A combination of interconnected rigid bodies that performs a specific task, often with multiple mechanisms working together.

Grashof's Law

A law used to classify four-bar linkages into different types. It determines if a mechanism can have a complete revolution (crank and rocker).

Degree of Freedom

The number of independent ways a mechanism can move.

Quick Return Motion Mechanism

A mechanism that allows for a faster return stroke compared to the cutting stroke, commonly used in machine tools.

Crank and Slotted Lever

A type of quick return mechanism with a crank driving a slotted lever, often used for reciprocating motion.

Types of kinematic pairs

Kinematic pairs classified by the type of contact and movement between links. Common types include:

• Lower Pair: Sliding (e.g., piston in cylinder), turning (e.g., shaft in bearing), screw (e.g., nut and bolt)
• Higher Pair: Point (e.g., cam and follower), line(e.g., gear teeth), surface (e.g., belt drive)

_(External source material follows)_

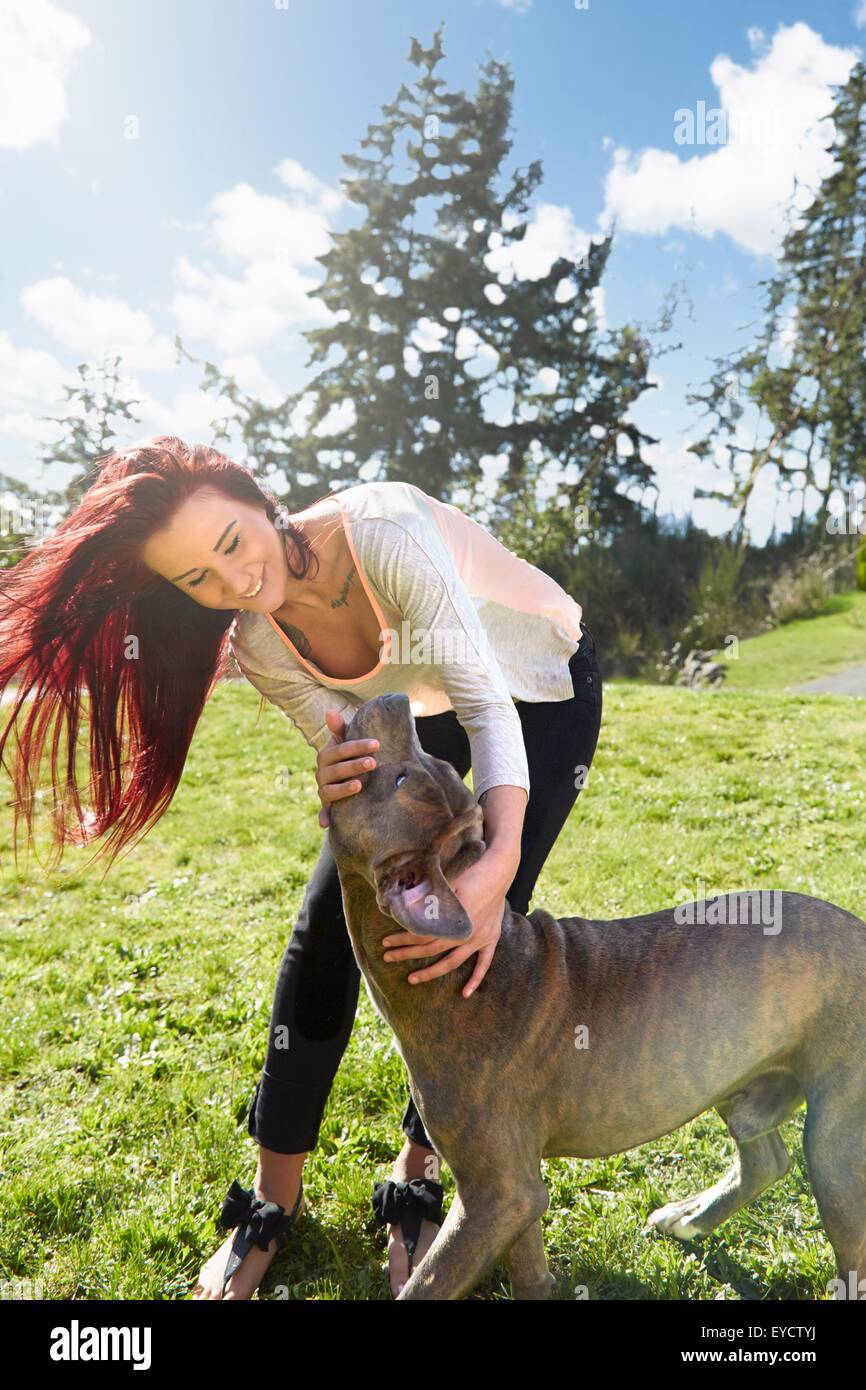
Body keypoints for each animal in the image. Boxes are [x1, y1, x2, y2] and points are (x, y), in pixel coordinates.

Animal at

Inversion of kinematic chain

Changing the fixed link in a kinematic chain, resulting in different configurations and motion characteristics.

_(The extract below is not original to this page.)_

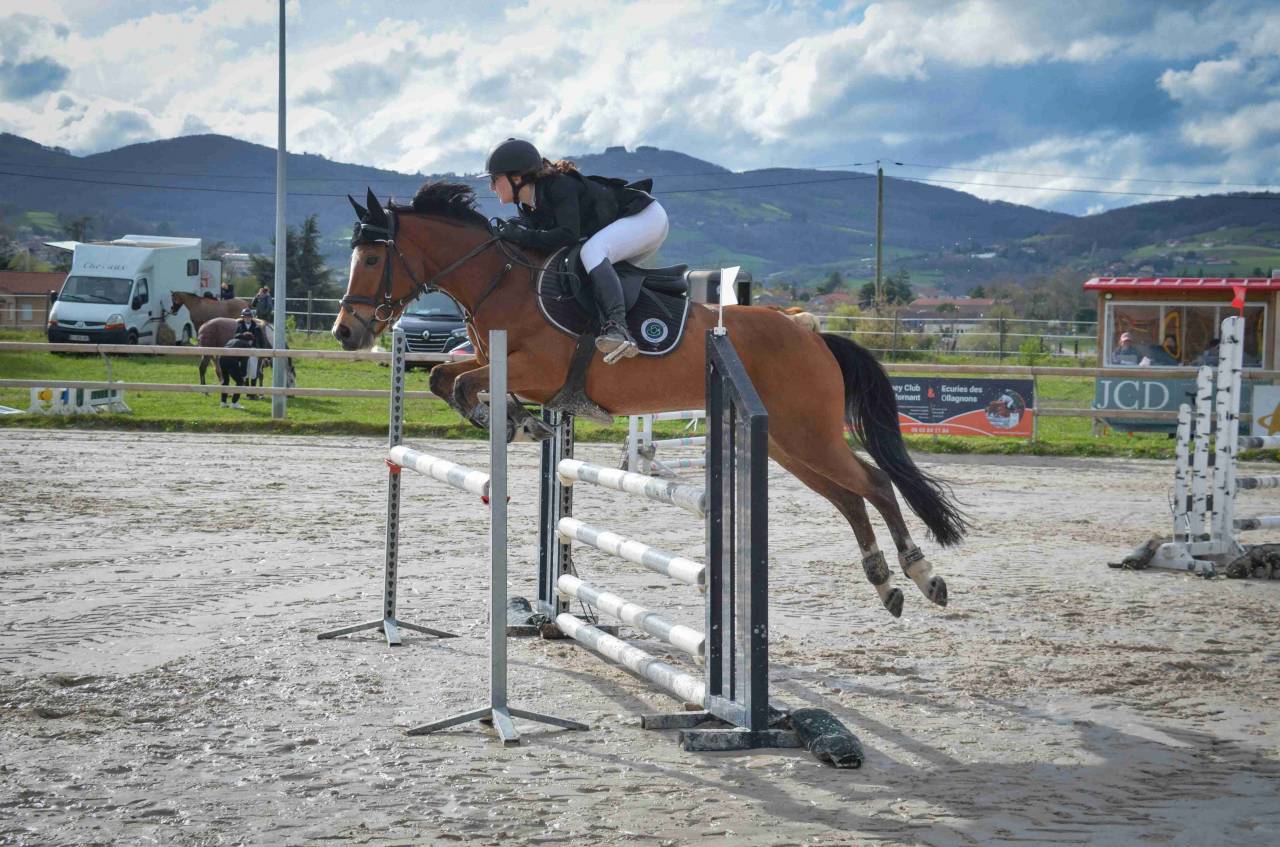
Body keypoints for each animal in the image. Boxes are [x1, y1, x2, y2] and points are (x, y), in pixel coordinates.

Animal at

Internal expanding shoe brake

A brake mechanism where brake shoes expand inwards to create friction on a drum, slowing down or stopping rotation.

Law of Gearing

The fundamental principle governing the motion of gears, stating that the angular velocities of two gears are inversely proportional to their numbers of teeth.

Arnold Kennedy Theorem

This theorem states that for any two links in a mechanism, the instantaneous centers of all possible relative motions between them lie on a straight line.

Study Notes

Kinematics and Theory of Machines

• This subject covers the study of motion of mechanical systems and machines.
• It includes various topics, including the analysis of mechanisms, kinematics, dynamics and design of machines.
• The study of different types of mechanisms, their characteristics, and their analysis.
• Includes the analysis of various components of machines and their interaction.
• Examines the forces and moments acting on mechanical systems.
• Focuses on the design, analysis, and testing of machines.
• This field's knowledge is required to develop efficient, reliable, economical and safe machines in various engineering disciplines.
• The subject's core goal is to determine and analyze the motion of mechanical systems.
• Design process for machines involves proper understanding of various phenomena, principles, and theories.

Description

Test your knowledge on the motion and analysis of mechanical systems with this quiz on Kinematics and Theory of Machines. Explore the various mechanisms, forces, and design principles needed to understand how machines function. Ensure your understanding of this crucial engineering subject.